**Textabschnitt:**
Hilft mehr Protein beim Abnehmen, ohne Muskeln zu verlieren?
Mehr Protein hilft dabei, beim Abnehmen Muskelmasse zu erhalten – wirkt aber am stärksten in Kombination mit Krafttraining. Angestrebt werden sollten 1,6–2,4 g pro Kilogramm Körpergewicht täglich, ergänzt durch regelmäßiges Training.
Eine höhere Proteinzufuhr beim Abnehmen schützt die Muskelmasse – wie gut das funktioniert, hängt jedoch stark davon ab, ob du dich dabei auch körperlich betätigst. Am besten belegt ist die Kombination aus ausreichend Protein und Krafttraining: Zusammen erhalten sie die Muskelmasse oder steigern sie sogar leicht, während Protein oder Training allein einen deutlich geringeren Effekt zeigen.
Für die meisten gesunden Erwachsenen und Sportler, die abnehmen wollen ohne Muskeln einzubüßen, deuten mehrere Studien auf eine Zufuhr von 1,6 bis 2,4 Gramm Protein pro Kilogramm Körpergewicht täglich hin. Sehr muskulöse und schlanke Sportler mit intensivem Krafttraining können dabei noch höher liegen. Grundsätzlich gilt: Je größer das Kaloriendefizit und je anspruchsvoller das Training, desto mehr Protein brauchst du, um deine Muskeln zu schützen.

**Zu erledigen:**
A – Beantworte zum Text über Protein beim Abnehmen:
(i) Wie viel Protein pro Kilogramm Körpergewicht wird täglich empfohlen?
(ii) Welche Sportler können laut Text noch höher liegen?
(iii) In Kombination womit wirkt mehr Protein am stärksten?
B – Schreib den Text über Protein beim Abnehmen im Anschluss an seinen letzten Satz weiter.
Die Einträge spielen hierfür keine Rolle.

**Gegebene Einträge:**

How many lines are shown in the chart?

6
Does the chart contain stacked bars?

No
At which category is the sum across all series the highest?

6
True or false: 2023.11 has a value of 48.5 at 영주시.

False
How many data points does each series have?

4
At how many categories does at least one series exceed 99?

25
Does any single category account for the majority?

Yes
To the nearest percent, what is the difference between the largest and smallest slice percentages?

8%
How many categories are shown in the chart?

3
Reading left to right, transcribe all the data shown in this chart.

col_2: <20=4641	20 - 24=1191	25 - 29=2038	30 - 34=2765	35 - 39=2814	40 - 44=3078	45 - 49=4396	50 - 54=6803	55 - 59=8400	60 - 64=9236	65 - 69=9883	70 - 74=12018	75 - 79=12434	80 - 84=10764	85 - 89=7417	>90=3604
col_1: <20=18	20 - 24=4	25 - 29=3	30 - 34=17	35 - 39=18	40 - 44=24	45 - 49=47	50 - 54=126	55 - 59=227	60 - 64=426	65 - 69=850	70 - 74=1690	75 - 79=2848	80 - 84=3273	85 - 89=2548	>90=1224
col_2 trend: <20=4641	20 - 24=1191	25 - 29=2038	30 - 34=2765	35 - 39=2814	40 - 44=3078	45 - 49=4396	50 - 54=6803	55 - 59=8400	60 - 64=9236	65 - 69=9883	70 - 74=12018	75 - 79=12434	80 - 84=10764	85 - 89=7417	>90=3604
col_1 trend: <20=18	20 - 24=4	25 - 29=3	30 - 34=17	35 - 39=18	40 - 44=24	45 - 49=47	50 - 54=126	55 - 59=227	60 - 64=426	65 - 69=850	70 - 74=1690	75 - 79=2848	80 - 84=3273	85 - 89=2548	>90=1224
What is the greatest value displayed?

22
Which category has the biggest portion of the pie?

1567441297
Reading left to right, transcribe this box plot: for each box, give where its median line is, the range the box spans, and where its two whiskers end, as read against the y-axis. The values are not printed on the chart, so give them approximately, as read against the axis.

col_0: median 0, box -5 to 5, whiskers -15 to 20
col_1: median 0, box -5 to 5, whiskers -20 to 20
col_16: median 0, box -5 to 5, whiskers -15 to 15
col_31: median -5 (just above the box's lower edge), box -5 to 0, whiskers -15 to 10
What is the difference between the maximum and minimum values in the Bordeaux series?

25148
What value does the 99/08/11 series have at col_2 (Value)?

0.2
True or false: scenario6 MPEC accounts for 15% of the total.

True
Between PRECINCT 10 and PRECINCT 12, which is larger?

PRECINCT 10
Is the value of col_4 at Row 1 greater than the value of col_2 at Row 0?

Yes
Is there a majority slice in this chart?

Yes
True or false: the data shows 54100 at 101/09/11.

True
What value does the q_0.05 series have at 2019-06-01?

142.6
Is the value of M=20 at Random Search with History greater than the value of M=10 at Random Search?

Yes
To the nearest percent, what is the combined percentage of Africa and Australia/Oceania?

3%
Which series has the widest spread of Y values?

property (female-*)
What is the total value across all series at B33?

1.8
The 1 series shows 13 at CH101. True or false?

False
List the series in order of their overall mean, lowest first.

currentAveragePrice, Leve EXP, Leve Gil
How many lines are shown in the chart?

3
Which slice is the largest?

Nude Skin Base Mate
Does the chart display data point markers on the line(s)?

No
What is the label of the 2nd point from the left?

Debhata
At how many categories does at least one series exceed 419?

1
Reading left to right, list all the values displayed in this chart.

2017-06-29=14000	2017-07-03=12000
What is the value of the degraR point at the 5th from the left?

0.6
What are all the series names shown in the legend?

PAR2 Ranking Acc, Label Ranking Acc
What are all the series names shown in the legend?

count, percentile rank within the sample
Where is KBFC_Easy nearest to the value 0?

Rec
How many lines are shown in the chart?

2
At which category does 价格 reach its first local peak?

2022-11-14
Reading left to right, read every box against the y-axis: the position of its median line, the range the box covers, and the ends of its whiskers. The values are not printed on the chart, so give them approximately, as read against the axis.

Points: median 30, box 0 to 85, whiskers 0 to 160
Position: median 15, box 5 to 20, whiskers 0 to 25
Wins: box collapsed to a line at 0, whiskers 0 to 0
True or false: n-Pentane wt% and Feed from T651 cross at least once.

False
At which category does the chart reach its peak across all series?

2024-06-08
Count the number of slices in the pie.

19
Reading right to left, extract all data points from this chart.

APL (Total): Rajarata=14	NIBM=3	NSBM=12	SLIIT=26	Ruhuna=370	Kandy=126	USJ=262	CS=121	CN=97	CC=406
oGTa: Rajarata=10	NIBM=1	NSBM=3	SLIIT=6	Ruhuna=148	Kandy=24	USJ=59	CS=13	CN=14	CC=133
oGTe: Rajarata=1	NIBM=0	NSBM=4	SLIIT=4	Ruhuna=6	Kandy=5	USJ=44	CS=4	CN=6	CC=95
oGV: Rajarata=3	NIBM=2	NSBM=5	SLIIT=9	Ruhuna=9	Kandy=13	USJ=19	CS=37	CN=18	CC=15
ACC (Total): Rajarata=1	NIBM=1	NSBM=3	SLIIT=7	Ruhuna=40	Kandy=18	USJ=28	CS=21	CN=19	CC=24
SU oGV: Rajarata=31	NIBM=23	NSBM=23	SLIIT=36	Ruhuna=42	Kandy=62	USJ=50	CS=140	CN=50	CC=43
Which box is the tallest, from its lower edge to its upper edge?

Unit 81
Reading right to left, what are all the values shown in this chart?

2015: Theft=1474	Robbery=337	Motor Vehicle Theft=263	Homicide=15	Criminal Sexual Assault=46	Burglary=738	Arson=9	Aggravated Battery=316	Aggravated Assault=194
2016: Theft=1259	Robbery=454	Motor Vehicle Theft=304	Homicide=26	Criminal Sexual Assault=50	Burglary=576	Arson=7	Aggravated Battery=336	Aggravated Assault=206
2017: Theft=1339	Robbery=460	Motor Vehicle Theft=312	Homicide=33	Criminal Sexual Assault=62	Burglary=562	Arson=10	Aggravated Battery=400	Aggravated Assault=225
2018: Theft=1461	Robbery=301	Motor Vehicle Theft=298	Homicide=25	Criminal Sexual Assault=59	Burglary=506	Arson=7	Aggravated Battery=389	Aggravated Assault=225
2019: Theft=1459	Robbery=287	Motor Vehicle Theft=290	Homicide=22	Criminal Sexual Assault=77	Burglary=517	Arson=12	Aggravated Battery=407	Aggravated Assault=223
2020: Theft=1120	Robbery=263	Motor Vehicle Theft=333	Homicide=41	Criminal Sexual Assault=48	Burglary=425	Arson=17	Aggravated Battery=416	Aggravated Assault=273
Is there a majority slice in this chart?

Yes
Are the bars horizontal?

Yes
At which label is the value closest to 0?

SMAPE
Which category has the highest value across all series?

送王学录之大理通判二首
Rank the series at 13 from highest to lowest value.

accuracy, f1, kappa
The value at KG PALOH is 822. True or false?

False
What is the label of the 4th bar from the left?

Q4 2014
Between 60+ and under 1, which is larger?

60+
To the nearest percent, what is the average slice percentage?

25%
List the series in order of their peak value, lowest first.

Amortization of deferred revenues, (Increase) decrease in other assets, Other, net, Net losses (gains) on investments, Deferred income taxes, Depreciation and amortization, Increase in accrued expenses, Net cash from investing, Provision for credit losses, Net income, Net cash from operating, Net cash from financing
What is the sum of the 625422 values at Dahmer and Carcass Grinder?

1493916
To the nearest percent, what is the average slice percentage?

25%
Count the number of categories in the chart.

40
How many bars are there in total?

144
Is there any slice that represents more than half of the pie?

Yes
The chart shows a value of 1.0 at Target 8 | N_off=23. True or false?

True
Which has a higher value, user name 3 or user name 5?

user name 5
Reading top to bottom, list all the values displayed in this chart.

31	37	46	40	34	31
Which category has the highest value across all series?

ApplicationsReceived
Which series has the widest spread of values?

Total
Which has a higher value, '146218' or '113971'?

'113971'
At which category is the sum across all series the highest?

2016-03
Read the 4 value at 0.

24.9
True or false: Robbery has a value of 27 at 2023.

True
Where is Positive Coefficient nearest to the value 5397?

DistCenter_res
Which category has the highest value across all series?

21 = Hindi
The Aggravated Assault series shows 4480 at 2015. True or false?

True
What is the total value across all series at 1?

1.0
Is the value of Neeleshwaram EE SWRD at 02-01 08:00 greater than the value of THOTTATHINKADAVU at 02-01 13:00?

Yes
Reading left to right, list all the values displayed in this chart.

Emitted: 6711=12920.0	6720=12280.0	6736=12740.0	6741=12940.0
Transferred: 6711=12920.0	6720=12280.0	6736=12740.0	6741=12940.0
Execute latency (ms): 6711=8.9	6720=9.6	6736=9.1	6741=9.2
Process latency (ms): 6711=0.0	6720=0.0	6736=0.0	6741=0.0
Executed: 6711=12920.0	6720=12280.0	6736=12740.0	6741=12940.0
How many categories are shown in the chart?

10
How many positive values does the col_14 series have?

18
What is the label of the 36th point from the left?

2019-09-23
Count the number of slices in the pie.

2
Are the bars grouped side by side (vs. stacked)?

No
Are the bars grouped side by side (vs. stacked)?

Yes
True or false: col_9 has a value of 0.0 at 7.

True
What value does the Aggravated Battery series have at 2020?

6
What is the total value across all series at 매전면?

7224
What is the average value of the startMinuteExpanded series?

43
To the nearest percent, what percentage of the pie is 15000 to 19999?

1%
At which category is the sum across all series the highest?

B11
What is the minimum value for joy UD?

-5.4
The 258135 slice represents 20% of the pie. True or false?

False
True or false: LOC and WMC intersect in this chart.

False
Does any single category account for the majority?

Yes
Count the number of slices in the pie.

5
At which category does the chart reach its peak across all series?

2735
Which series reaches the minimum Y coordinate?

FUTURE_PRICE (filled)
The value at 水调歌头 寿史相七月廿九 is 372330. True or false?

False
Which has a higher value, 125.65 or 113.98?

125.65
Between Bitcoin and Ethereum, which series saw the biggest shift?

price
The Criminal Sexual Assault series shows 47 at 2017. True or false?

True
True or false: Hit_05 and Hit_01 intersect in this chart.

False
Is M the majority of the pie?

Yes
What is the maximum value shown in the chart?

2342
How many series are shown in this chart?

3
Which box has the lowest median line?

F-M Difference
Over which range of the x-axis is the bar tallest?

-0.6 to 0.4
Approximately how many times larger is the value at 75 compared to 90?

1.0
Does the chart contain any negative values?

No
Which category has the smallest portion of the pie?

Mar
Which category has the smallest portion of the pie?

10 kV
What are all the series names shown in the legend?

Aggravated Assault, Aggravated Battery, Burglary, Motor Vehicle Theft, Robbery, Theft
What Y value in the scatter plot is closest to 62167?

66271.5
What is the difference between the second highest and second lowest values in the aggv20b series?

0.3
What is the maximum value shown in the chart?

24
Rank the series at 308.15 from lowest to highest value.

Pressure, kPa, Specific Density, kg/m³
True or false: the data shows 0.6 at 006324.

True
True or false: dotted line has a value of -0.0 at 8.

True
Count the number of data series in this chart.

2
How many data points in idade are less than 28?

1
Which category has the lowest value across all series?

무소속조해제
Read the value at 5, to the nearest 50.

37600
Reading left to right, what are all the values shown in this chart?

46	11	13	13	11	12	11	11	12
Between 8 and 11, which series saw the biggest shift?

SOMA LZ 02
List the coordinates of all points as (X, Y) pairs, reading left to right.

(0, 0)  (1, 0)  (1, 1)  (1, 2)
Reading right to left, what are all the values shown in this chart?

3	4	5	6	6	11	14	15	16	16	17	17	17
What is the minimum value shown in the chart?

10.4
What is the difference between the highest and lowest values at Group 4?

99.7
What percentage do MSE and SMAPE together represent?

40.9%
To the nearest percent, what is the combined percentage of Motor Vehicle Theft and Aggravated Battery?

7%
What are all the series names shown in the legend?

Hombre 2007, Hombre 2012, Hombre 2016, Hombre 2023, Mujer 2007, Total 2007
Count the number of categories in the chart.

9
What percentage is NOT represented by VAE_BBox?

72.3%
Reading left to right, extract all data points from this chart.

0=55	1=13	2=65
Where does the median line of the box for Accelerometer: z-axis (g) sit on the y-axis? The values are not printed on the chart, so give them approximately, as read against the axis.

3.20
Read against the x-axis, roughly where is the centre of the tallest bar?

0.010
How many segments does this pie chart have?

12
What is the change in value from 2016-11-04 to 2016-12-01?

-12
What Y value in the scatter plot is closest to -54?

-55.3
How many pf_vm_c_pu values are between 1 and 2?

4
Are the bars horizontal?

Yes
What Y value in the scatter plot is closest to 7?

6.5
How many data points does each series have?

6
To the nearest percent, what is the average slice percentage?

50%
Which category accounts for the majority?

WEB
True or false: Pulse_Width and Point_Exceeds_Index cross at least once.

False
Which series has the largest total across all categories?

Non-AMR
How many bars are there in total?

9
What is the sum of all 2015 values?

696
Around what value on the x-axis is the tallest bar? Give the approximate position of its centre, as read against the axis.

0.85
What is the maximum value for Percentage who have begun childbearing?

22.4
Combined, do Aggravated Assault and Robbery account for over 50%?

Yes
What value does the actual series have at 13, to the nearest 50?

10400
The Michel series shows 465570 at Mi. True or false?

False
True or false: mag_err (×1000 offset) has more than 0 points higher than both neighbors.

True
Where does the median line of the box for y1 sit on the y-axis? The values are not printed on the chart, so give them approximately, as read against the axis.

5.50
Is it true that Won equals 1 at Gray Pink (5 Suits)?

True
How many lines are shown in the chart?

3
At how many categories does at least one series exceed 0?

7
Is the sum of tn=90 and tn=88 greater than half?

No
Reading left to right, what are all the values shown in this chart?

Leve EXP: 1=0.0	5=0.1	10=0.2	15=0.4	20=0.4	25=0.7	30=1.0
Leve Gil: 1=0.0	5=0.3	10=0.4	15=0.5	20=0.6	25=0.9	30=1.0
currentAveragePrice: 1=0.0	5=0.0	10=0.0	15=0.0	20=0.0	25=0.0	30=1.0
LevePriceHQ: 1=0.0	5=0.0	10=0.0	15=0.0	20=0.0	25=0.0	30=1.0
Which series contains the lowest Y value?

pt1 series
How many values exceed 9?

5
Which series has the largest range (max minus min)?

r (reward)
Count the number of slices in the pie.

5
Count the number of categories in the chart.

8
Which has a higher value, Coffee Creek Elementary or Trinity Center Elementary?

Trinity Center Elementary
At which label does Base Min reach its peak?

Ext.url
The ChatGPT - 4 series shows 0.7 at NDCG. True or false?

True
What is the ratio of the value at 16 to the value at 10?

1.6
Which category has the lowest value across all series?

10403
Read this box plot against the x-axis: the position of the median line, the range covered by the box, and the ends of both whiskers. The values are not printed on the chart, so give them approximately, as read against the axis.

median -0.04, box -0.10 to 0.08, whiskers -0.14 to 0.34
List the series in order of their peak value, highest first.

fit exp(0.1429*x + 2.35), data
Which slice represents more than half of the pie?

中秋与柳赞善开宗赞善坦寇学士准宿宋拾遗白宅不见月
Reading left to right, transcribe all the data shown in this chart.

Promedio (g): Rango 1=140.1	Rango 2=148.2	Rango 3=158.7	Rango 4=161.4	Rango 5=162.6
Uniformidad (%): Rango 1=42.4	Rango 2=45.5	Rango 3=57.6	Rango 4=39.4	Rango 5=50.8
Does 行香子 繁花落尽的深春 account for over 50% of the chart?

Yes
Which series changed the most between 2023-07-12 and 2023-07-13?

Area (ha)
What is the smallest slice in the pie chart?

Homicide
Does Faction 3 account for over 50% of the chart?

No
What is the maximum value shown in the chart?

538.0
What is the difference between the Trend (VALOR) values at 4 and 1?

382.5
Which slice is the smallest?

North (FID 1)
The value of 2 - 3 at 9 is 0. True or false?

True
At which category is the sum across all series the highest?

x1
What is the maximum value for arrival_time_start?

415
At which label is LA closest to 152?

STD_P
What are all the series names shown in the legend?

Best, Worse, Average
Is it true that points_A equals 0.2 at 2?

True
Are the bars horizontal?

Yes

**Antworten:**
A –
(i) 1,6 bis 2,4 Gramm
(ii) Sehr muskulöse und schlanke Sportler mit intensivem Krafttraining
(iii) Mit Krafttraining

B –
Bei älteren Erwachsenen (55–80 Jahre) sieht es weniger eindeutig aus: In einer RCT mit hundert Teilnehmenden führte eine höhere Proteinzufuhr ohne Krafttraining zu keinem signifikant geringeren Muskelverlust. Erst die Kombination aus mehr Protein und Widerstandstraining brachte einen messbaren Unterschied (+0,6 kg fettfreie Masse). Für ältere Menschen ist Bewegung also kein nettes Extra, sondern eine Grundvoraussetzung, damit das zusätzliche Protein überhaupt wirkt.
Protein allein verbessert die Muskelkraft nicht, sondern nur die Muskelmasse. Übermäßig hohe Zufuhrmengen können außerdem unerwünschte Stoffwechseleffekte haben, auch wenn die genaue Grenze in diesen Studien nicht präzise bestimmt wurde. Auch die Proteinquelle könnte eine Rolle spielen: Molkenprotein und pflanzliche Proteine wurden bei Menschen mit Adipositas untersucht, doch belastbare Langzeitdaten aus Humanstudien fehlen bislang, um klare Aussagen darüber treffen zu können, welche Quelle am besten geeignet ist.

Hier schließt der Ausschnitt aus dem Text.